NavList:
A Community Devoted to the Preservation and Practice of Celestial Navigation and Other Methods of Traditional Wayfinding
From: Frank Reed
Date: 2019 Aug 2, 10:57 -0700
David C, you wrote:
"Several references I have found, the earliest from the Admiralty Manual of Navigation 1922, use a phrase similar to [a small triangle or "cocked hat"]. To me what is important is that cocked hat is in quotes which suggests that in the late 19th and early 20th century it was a slang expression."
Yes, I would say that it clearly is a slang-y expression. And, yes, I agree that they're indicating this, and maybe some formal misgivings about this term, by putting it in quotes. It's a "funny" metaphor, and that's all. I don't think it's relevant what sort of hat was in common use in naval uniforms at the time. It seems quite clear that the intent was to provide a memorable, pithy name for that little triangle, and the three corner hat, which was familiar to most everyone even if it was no longer fashionable, implied by "cocked hat" made a certain community of people laugh, so the name stuck.

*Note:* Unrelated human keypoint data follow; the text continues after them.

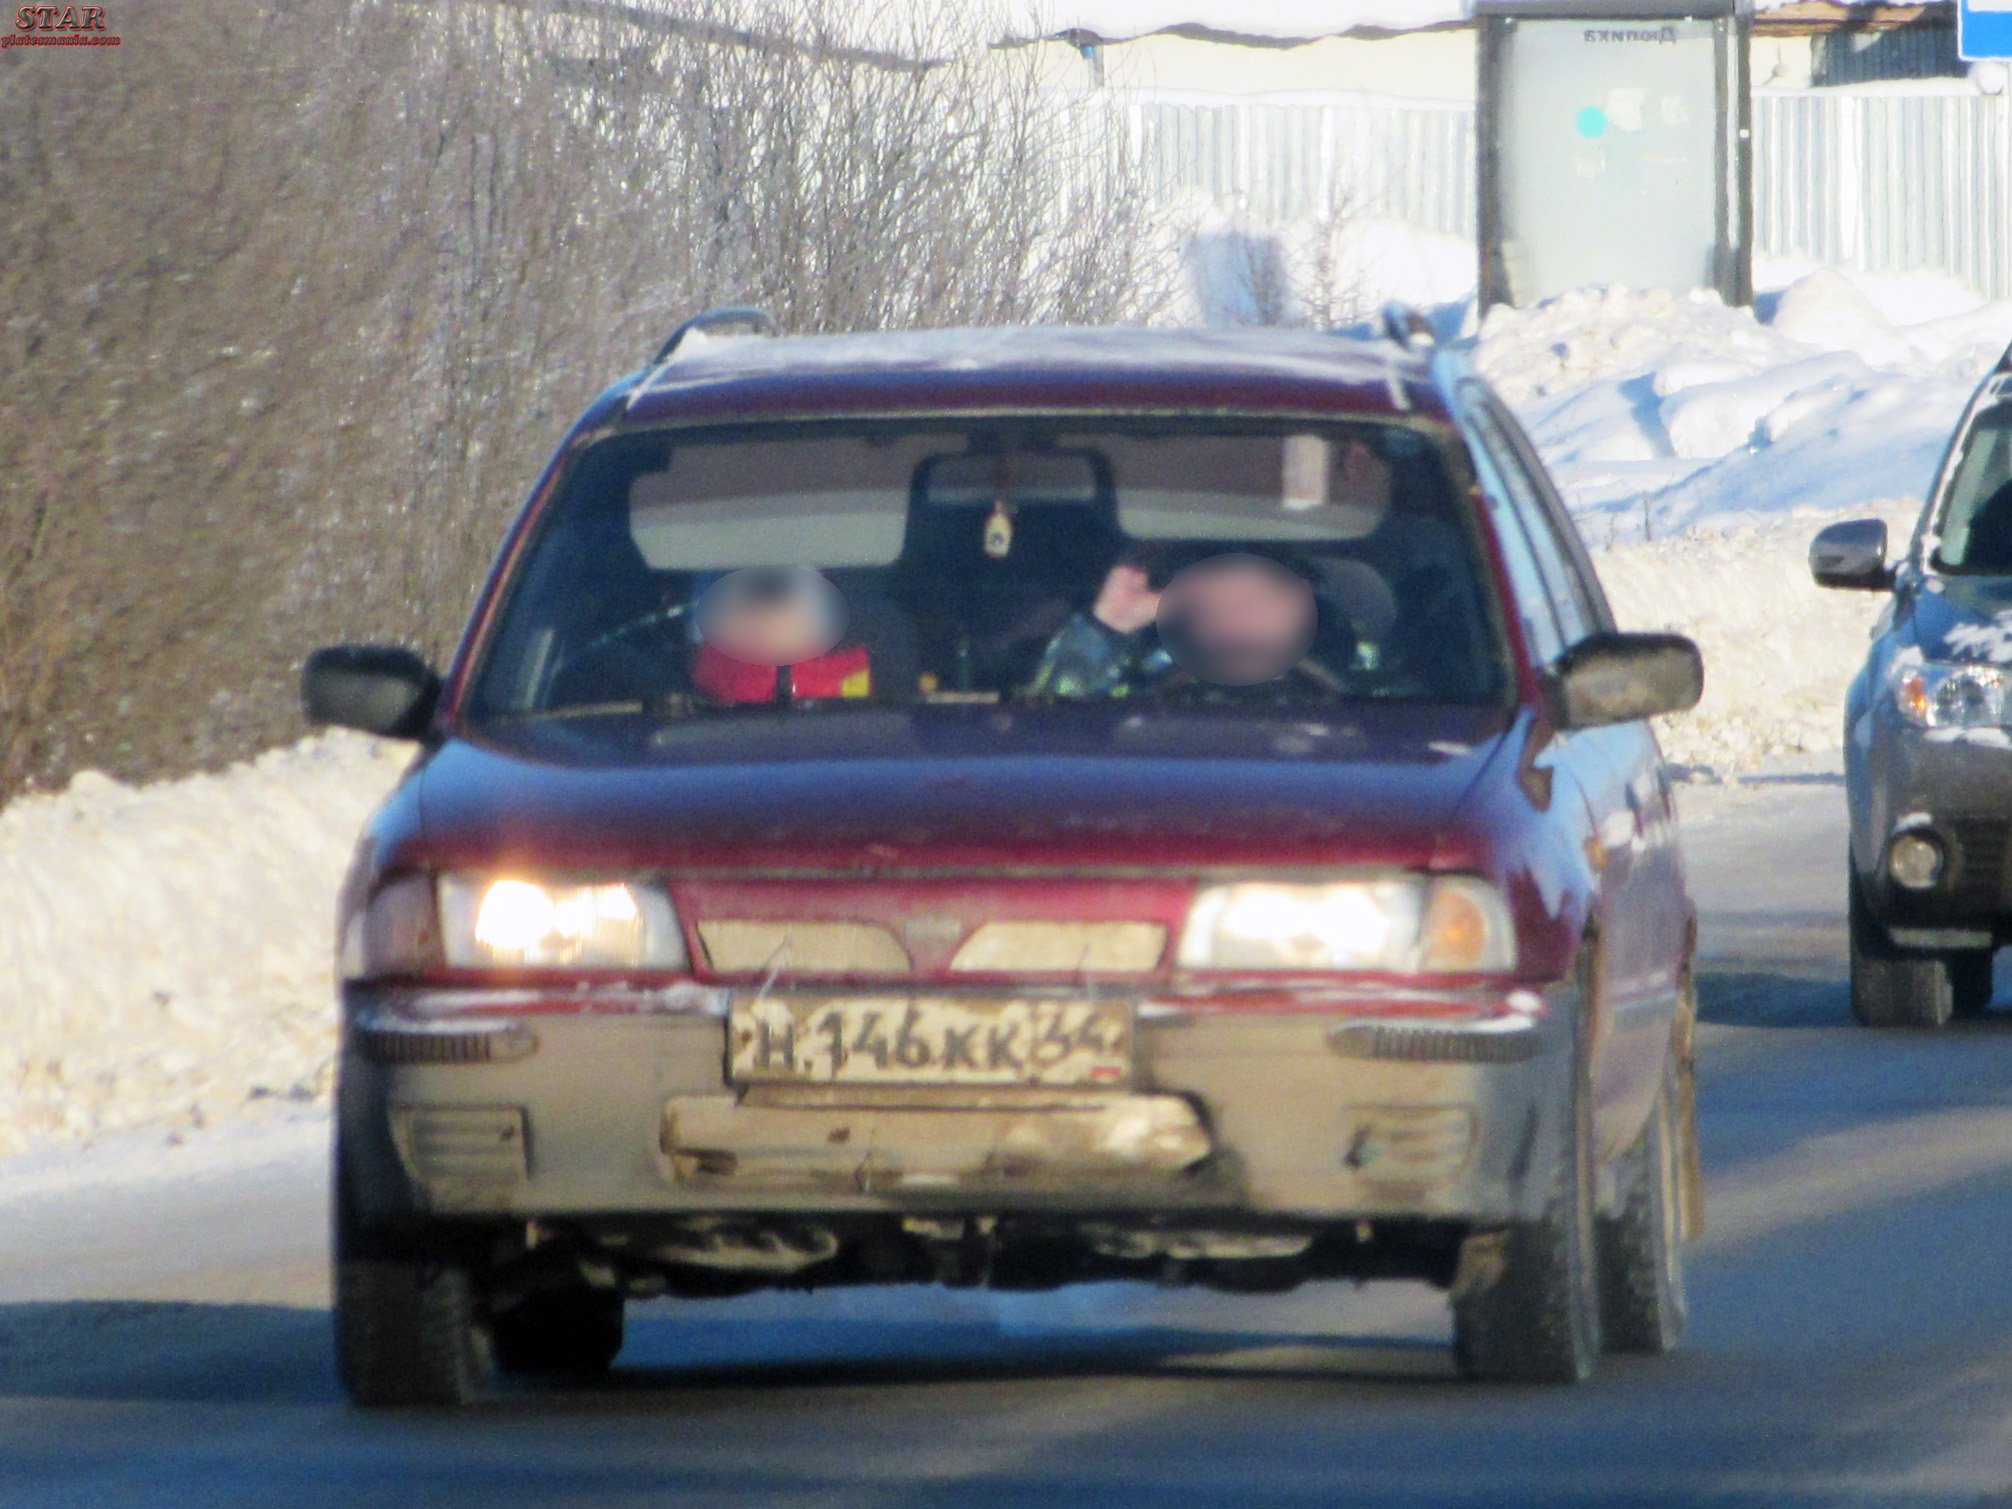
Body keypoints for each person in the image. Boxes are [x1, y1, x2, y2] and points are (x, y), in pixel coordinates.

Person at [1023, 549, 1320, 699]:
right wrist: (1109, 625)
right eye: (1215, 604)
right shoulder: (1146, 695)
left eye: (1259, 601)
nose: (1238, 619)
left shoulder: (1350, 707)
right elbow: (1048, 738)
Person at [690, 566, 873, 704]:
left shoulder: (848, 673)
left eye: (778, 608)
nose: (762, 623)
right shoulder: (713, 667)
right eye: (744, 612)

In your follow-up message, you wrote:
"I have looked at the index of Bowditch 1958 and also that in Dutton's Navigation and Nautical Astronomy 1951 and cannot find the phrase cocked hat. Because of the way the indexes are formatted I may have overlooked the words."

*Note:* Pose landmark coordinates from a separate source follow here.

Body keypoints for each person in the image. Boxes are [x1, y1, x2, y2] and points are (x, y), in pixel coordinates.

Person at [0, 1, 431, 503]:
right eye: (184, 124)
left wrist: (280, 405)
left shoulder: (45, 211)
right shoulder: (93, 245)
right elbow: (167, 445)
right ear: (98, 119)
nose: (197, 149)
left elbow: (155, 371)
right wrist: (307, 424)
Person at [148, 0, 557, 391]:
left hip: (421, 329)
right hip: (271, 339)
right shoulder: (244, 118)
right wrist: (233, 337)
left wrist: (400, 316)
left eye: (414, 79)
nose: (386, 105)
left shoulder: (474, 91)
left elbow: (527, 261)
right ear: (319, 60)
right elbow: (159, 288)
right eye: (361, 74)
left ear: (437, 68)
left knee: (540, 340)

This sort of thing is greatly facilitated by technology. Searching mid-century editions of Bowditch on HathiTrust, I found no references to cocked hats. This supports the idea that the expression originated in British usage a few decades earlier and had not yet crossed the Atlantic --at least not to the desks of the editors of Bowditch at that time. We can similarly search the latest (2017) edition of Bowditch directly via the pdf files and there are now numerous references to "cocked hats" and always in quotes. It's even in the glossary: "cocked hat. Error triangle formed by lines of position which do not cross at a common point."
You added:
"In the gps era navigation enthusiasts began to analyse cocked hats [/duck] ad nauseum - reference the unintelligible (to me) discussions about where in the cocked hat a ship is."
I agree it's been ad nauseam and frequently pointless. If you have found the discussions unintelligible it's because they are almost always consumed by ramblings from confused contributors who seem to think there's something complicated in all of this merely because there's math that underlies it (one can understand the result and ignore the derivation just as in so many other cases in navigation). Really the only thing you need to remember in practice is that the fix should not be marked near the center of the triangle, but rather it should be placed near the short side of the triangle (if any). And if you see a dozen cases properly calculated, you'll be able to do this on paper without calculation.
The key case:
Suppose you have a triangle from sights taken on bearings (true azimuths) of 0°, 270°, and 178°. Get out a piece of paper and draw the corresponding lines of position. Assuming some random errors in the sights, you'll have a long, narrow triangle with a short side on the west and two very long sides on the north and south. Next, if asked to indicate the fix many people without thinking on it much would select the center of the triangle. But that's wrong in every sense. The fix is very close to the short side. And this isn't some fancy mathematical argument. It's obvious if you take this case and replace the third azimuth with 180°. Draw it out, and you'll see why. This is 99% of the point of all those discussions. If you can see this, the rest is not really navigationally significant. All the rest is just mathematics mixed with confusion (some people bring math to the table, some bring intractable confusion).